TASK BRIEF:
Tally the lines of the items below that contain the word "products". Reply with that number alone.

Data taken from a collection
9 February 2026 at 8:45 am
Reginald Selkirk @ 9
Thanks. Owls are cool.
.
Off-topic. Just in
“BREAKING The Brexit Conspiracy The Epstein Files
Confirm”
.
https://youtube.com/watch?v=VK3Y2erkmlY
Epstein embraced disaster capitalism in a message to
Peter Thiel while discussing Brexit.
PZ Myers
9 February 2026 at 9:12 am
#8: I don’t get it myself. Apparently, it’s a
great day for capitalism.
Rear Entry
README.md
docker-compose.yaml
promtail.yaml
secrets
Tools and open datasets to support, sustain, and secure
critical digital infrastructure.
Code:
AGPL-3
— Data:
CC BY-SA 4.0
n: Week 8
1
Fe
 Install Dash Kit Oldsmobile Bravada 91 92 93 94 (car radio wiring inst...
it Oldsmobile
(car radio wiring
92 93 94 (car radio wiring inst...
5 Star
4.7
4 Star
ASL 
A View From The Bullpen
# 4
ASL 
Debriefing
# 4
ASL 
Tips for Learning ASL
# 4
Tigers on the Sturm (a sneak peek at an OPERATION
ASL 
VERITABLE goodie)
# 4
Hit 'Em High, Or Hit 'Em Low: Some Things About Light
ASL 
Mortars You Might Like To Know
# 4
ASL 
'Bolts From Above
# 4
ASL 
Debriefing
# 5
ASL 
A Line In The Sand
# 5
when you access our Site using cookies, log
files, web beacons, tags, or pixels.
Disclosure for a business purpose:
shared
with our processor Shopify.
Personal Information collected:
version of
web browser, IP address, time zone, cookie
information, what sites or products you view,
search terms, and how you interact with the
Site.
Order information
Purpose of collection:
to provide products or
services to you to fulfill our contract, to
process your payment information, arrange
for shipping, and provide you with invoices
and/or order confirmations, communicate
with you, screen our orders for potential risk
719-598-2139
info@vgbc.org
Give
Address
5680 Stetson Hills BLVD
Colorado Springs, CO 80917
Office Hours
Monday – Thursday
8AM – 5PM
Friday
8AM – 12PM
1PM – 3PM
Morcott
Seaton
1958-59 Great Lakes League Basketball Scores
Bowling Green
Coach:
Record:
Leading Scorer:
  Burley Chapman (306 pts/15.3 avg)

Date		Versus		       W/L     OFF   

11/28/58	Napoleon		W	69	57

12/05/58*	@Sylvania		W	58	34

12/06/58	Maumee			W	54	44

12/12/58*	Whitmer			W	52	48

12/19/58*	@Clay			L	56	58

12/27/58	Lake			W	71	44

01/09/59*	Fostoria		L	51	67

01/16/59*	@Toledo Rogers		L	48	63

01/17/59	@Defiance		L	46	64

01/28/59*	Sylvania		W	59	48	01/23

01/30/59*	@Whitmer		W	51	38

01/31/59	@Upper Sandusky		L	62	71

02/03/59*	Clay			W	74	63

TASK SOLUTION:
2